[Stored items]
········

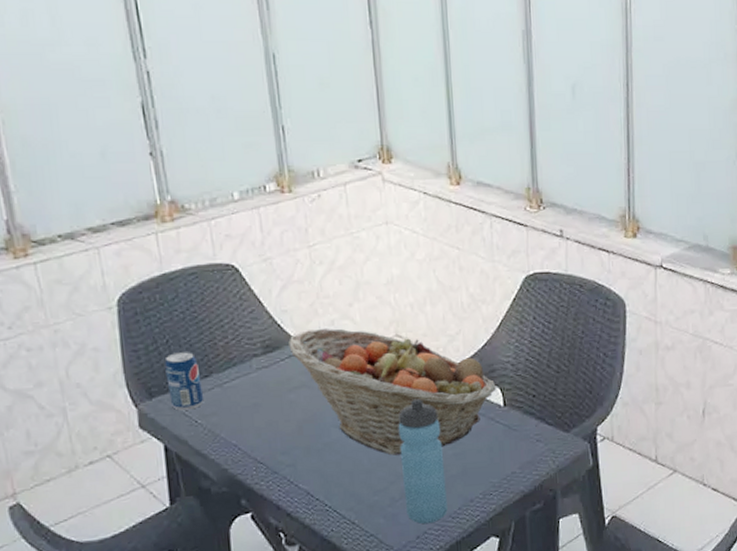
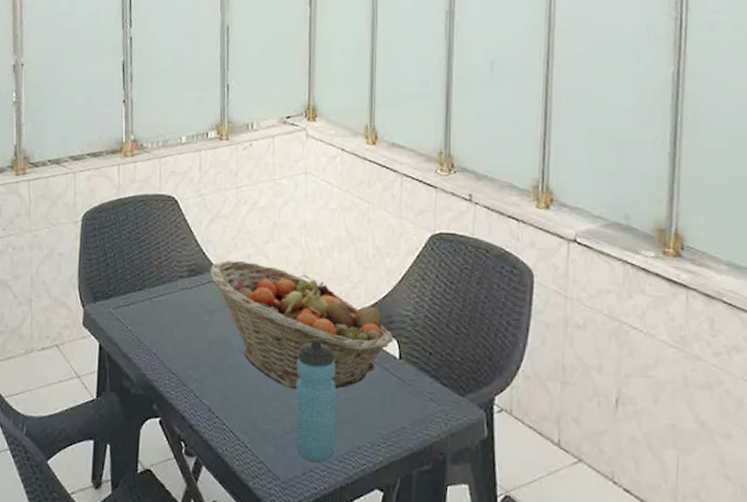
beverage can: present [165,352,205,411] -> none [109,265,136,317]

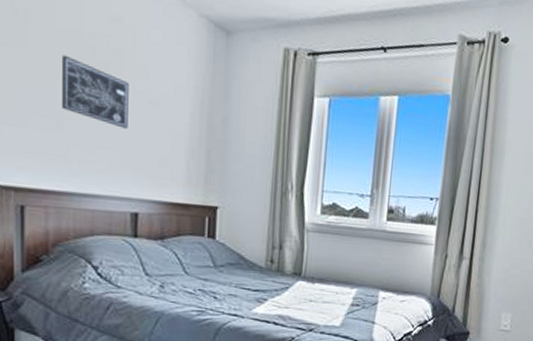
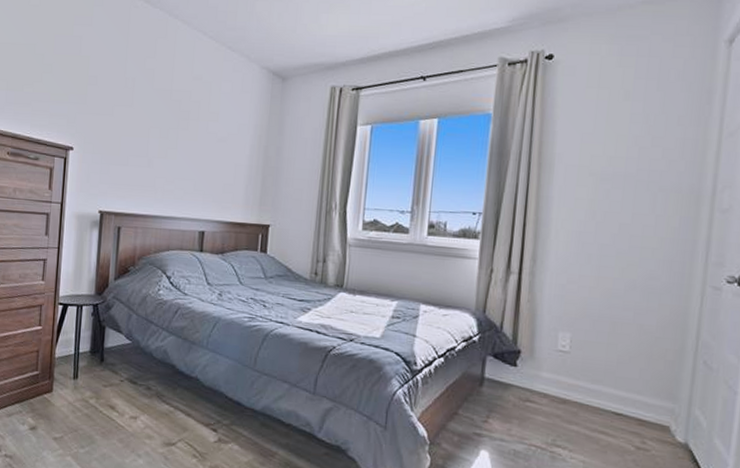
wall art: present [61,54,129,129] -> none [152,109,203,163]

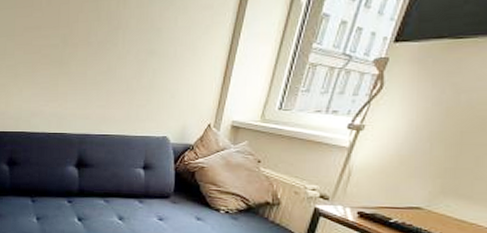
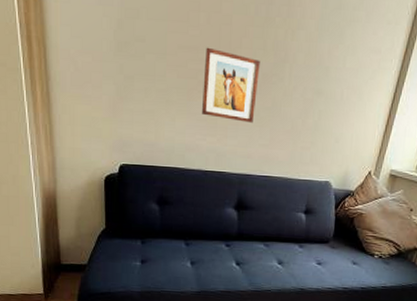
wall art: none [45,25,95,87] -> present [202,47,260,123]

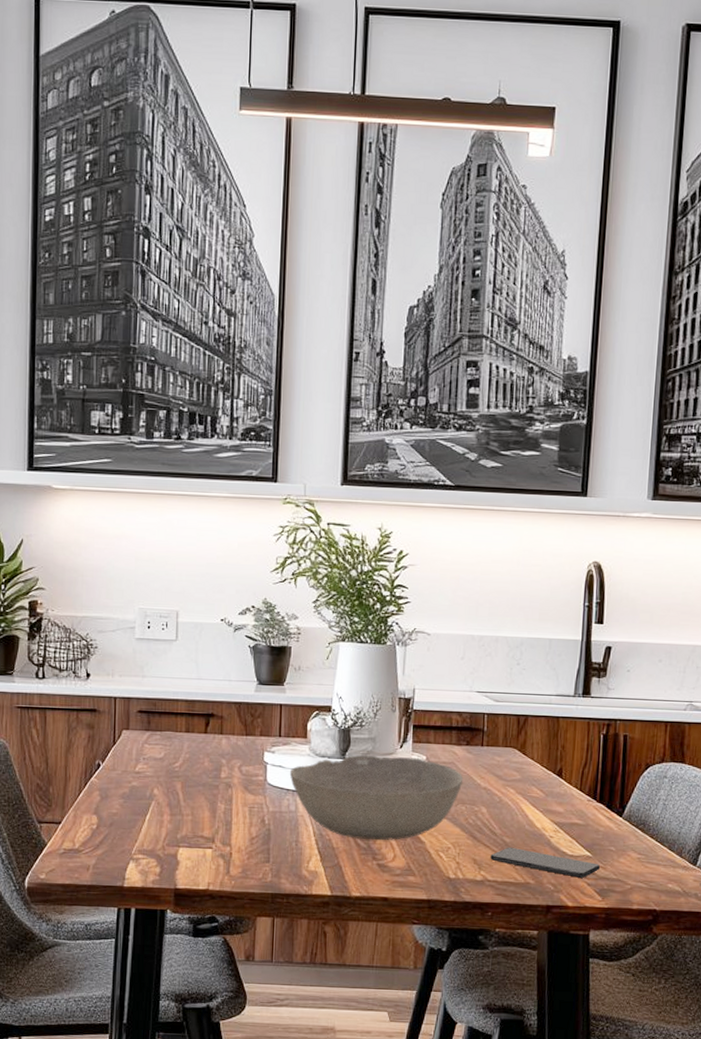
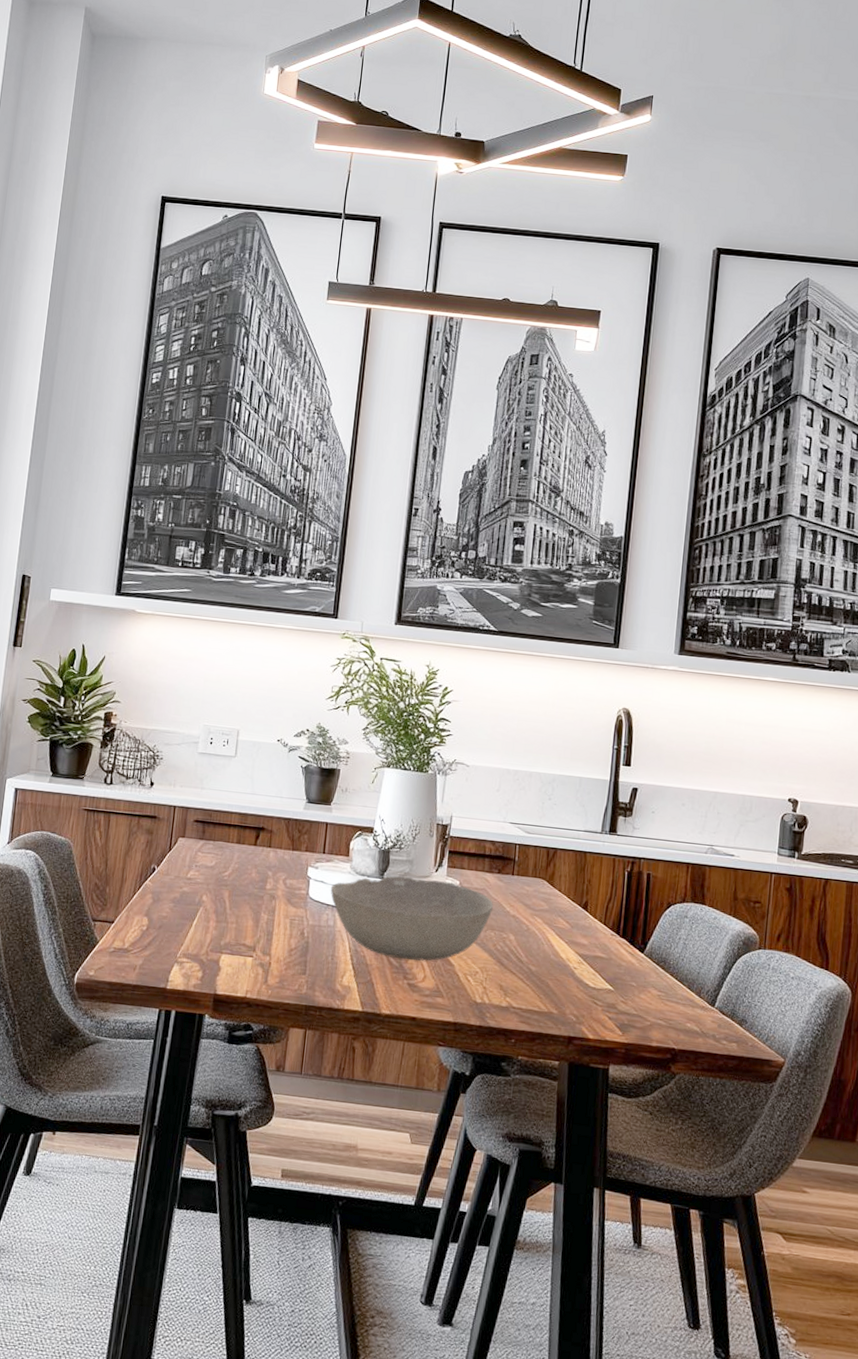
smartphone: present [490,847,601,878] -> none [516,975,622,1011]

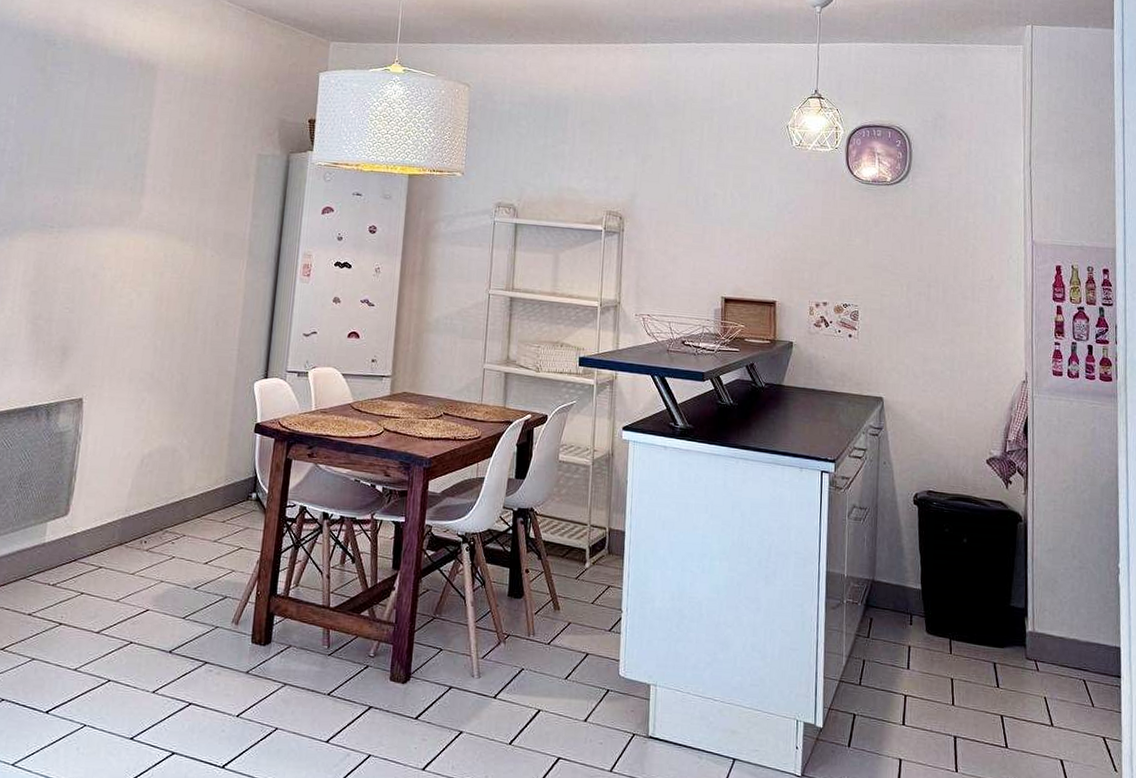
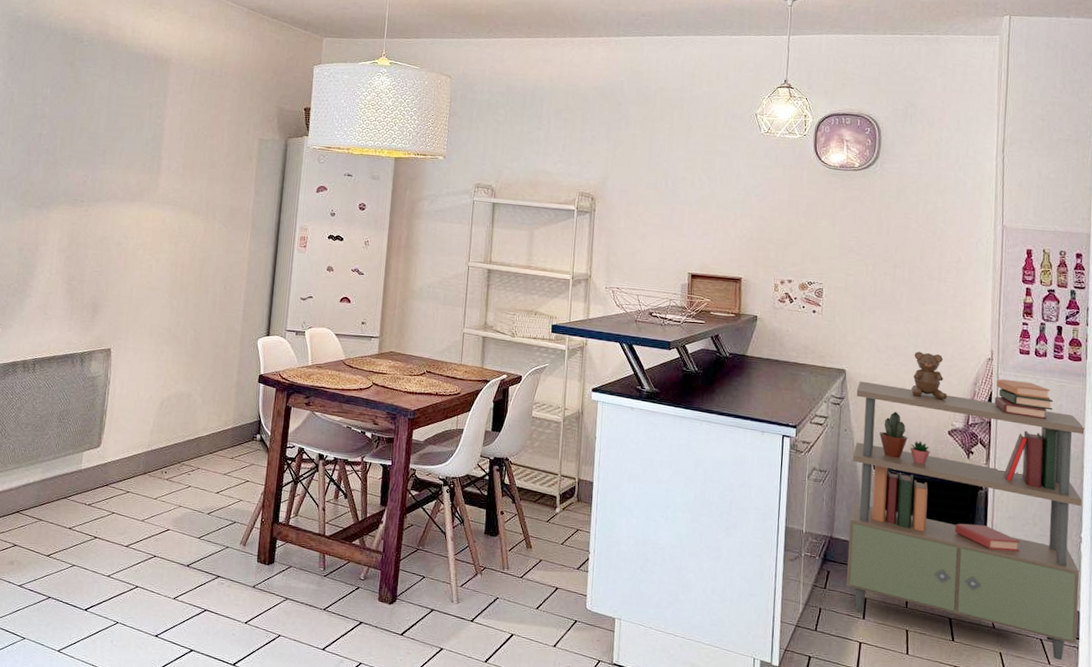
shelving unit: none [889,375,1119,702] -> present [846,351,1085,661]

········

### What is being asked
Every record is to be repeated exactly, and no picture is carried over.

### Response below
beverage can: present [165,352,205,411] -> none [109,265,136,317]

wall art: present [61,54,129,129] -> none [152,109,203,163]

wall art: none [45,25,95,87] -> present [202,47,260,123]

smartphone: present [490,847,601,878] -> none [516,975,622,1011]

shelving unit: none [889,375,1119,702] -> present [846,351,1085,661]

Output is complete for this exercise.